The UK Competition and Markets Authority recently relaxed the law so that no prior notification of such a merger is required, except for companies defined as having strategic market status (SMS). The Authority recently announced that it is examining the possibility of granting Google SMS status, but only in the mobile sector, alongside Apple. In the cloud sector, a study by the Authority names Microsoft and Amazon as dominating the UK market, with a share of up to 40% each, and even recommends granting them SMS status. Google is seen as the small player, and yet, the UK sees the market “with high barriers to entry,” meaning a market with a special status in which deals must be examined separately.
Foot dragging in Europe
In Europe, Wiz may meet anti-Israeli sentiment that could make it difficult to advance the deal, especially in relatively hostile countries such as Ireland or France – whose relationship with the Trump administration has also weakened. Since most of Wiz’s sales are in the US anyway, it is estimated that even if there is some foot dragging by the EU, the deal will not be rejected. However, in large mergers there is coordination between the authorities in the various countries, “So a situation is not created where one moves ahead while the other stalls. Therefore, if someone objects, the others will wait for them,” explains Firon law firm partner and head of the competition department Adv. Mazor Matzkevich.

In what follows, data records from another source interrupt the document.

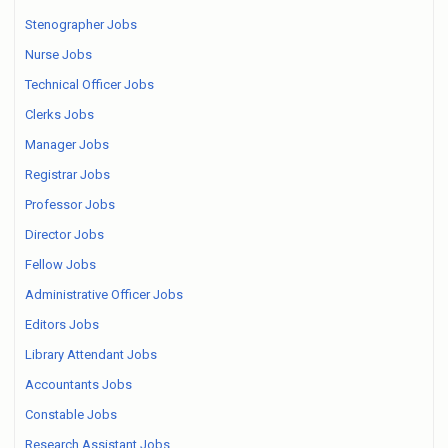
Stenographer Jobs
Nurse Jobs
Technical Officer Jobs
Clerks Jobs
Manager Jobs
Registrar Jobs
Professor Jobs
Director Jobs
Fellow Jobs
Administrative Officer Jobs
Editors Jobs
Library Attendant Jobs
Accountants Jobs
Constable Jobs
Research Assistant Jobs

Matzkevich adds, “On the surface, it seems that there are no competition problems in the cloud market and even in the cybersecurity market in which Wiz operates. Even if there is concern about an extreme case in which Google uses Wiz for its needs at the expense of rivals, it could be handled by allowing Microsoft and Amazon to turn to the solutions of the many competitors or develop one of their own. It is difficult for me to see how such a merger could be stopped, although it is certainly possible that the process will take time.”
Published by Globes, Israel business news – en.globes.co.il – on May 20, 2025.